» **Text to read**:
——————

Should the Big Four opt to confront these restrictions head-on, they have the resources to do so.
“The Big Four each invest more each year in technology, training and new products than the revenue of large law firms. They have quite a large war chest,” says Jomati Consultants principal Tony Williams, who led Arthur Andersen’s legal arm two decades ago after serving as global managing partner of Clifford Chance. If the Big Four wanted to place a bet on a court victory against U.S. regulators, the fees for top-notch litigators would be a drop in the bucket.
Lawyers’ increasing collaboration with the big accounting firms presents another challenge for law firms.
In M&A work, the Big Four are involved both pre- and post-merger. In big-ticket litigation, firms hire them for forensic accounting and other forms of economic analysis. The growing array of services in their portfolio presents for lawyers what Empson calls the “specter of disintermediation.”
“The risk is that if they really get their act together, they could do to lawyers what has happened to architects in the construction industry,” she says. “They could wind up becoming a barrier between the lawyer and the end client.”
The analog is a complex transaction where, rather than working directly with the client, the lawyers wind up working with the project manager. That’s a step toward diminished work—or even getting entirely squeezed out of the relationship.
“Inside the general counsel’s office, the question is, ‘Why do we need these law firms, when it can be done cheaper by a one-stop shop?’” Dentons’ Andrew says.
It works the other way, too. When firms assign out work to vendors like the Big Four, the client has no control over them. For Matthew Fawcett, general counsel at Fortune 500 cloud services company NetApp, that’s a concern.
“I always prefer my partners, my providers, to be accountable to me,” he says.

——————

» **Requirement 1**:
According to the Big Four passage, which company employs Matthew Fawcett as general counsel?
» **Requirement 2**:
From the Big Four passage, set down the stretch from "It works the" through "that’s a concern.".

——————

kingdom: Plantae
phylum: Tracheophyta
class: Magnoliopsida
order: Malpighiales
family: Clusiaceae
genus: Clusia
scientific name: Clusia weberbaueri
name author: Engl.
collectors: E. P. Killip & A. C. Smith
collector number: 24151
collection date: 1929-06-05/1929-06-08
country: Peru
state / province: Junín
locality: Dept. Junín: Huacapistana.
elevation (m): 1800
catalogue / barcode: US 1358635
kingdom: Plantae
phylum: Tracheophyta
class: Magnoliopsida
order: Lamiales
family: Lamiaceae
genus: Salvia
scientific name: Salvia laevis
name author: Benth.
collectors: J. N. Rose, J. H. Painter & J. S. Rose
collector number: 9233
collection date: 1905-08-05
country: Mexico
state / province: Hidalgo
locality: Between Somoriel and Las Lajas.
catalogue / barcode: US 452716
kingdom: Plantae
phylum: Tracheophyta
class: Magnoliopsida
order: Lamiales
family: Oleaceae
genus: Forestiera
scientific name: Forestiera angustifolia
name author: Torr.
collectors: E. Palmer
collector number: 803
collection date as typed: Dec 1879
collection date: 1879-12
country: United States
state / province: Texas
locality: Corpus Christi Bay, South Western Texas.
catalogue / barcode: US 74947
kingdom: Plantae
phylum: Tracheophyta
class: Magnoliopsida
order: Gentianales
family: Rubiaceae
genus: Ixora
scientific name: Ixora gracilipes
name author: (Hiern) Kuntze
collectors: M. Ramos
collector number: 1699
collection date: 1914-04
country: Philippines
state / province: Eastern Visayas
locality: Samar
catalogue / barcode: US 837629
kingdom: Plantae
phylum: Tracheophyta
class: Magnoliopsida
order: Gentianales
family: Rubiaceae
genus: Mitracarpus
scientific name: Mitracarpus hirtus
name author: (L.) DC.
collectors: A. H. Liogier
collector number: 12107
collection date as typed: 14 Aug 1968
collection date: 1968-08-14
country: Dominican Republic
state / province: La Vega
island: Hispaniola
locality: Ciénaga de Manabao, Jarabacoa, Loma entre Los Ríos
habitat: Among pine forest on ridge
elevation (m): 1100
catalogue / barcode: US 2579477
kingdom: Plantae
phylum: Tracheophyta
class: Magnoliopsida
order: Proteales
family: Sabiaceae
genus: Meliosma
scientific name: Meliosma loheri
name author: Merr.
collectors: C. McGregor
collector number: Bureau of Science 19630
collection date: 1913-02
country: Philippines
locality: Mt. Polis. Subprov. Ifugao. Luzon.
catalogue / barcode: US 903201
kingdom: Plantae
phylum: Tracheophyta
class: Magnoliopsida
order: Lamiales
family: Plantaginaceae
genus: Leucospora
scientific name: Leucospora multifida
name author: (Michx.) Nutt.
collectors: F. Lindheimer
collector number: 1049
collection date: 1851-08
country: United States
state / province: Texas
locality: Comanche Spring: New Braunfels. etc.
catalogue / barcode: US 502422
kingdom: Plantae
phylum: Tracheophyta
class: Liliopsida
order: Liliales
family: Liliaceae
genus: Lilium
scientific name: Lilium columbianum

——————

» **Task response 1**:
NetApp, a Fortune 500 cloud services company.

» **Task response 2**:
It works the other way, too. When firms assign out work to vendors like the Big Four, the client has no control over them. For Matthew Fawcett, general counsel at Fortune 500 cloud services company NetApp, that’s a concern.